EXERCISE PROMPT: Transcribe the data below verbatim from the line with "left front paw: (580, 635)" to the line with "left hip: (429, 458)". Include both of those lines.

PROVIDED INFORMATION:
============

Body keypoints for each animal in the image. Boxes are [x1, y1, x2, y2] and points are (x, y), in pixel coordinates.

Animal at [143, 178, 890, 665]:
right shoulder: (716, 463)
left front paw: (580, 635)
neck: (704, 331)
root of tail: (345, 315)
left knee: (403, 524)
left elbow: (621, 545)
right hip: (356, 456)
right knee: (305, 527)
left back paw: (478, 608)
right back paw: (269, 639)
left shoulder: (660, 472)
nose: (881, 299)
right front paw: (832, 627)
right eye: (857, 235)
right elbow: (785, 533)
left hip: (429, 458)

============

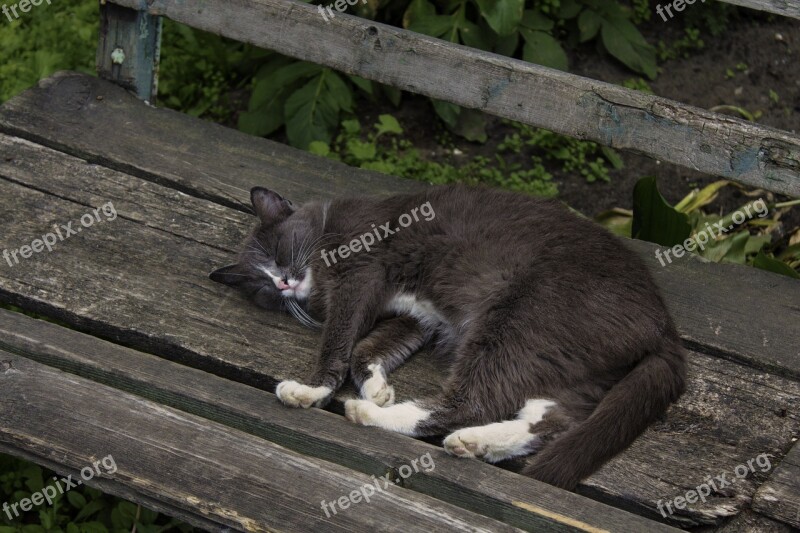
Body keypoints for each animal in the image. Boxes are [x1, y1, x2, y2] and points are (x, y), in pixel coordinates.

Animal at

============

THE COMPLETED TASK:
left front paw: (580, 635)
neck: (704, 331)
root of tail: (345, 315)
left knee: (403, 524)
left elbow: (621, 545)
right hip: (356, 456)
right knee: (305, 527)
left back paw: (478, 608)
right back paw: (269, 639)
left shoulder: (660, 472)
nose: (881, 299)
right front paw: (832, 627)
right eye: (857, 235)
right elbow: (785, 533)
left hip: (429, 458)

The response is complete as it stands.